Nota-se facilmente as consequências da adoção de um sistema regulador com essas características. Ocorreu de fato a expansão do serviço de telefonia no Brasil nos últimos quinze anos, por exemplo, devido, principalmente, à popularização da tecnologia de aparelhos móveis (fenômeno que pôde ser observado simultaneamente em quase todo o mundo). De 2010 para 2011 a quantidade desses dispositivos que permitem tráfego de dados passou de 20,6 milhões para 41,1 milhões.

Por outro lado, o país apresenta um quadro composto por tarifas mais altas de telefonia móvel para a população mais pobre, práticas ilegais no serviço oferecido e quedas frequentes nos sinais, o que tem levado a sociedade civil a pressionar o Congresso Nacional pela instalação de uma Comissão Parlamentar de Inquérito (CPI) e cobrar da Anatel a proibição das operadoras comercializarem seus serviços. Os indicadores da agência para avaliação da qualidade da banda larga móvel, por exemplo, exige que somente em novembro de 2014 os usuários deverão contar com 80% de transmissão média contratada. Ou seja, as operadoras estão recebendo um prazo extenso para melhorarem o serviço que, ainda assim, ficará aquém do firmado no contrato com os clientes.

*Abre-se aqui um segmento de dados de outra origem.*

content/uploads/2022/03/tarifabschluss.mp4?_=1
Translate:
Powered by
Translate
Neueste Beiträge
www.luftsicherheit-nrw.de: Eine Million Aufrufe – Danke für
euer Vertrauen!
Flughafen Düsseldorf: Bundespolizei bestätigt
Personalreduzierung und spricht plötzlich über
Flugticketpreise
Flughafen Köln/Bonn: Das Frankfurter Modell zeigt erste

Alguns problemas são ainda mais explícitos, como evidencia o caso das multas constituídas. Se o montante acumulado em 2011 alcança a marca dos cerca de R$ 616 milhões devido pelas operadoras à Anatel, apenas R$ 76,3 milhões foram arrecadados. Como solução discute-se a possibilidade da substituição do pagamento das multas pelas empresas por investimentos em suas próprias redes, o que as faria se capitalizar com dinheiro público e se justificaria ideologicamente como política de investimento.

Foi dado, ainda, às próprias empresas que terão os seus serviços de comunicação multimídia e serviço móvel pessoal fiscalizados o direito de selecionar e contratar a entidade que faz a medição da qualidade. Isto quer dizer que a Anatel transfere para os agentes de mercado que deveriam ser monitorados a competência de definir e se relacionar com o instrumento de monitoramento, como um pastor que delegasse ao lobo a tarefa de tomar conta das ovelhas.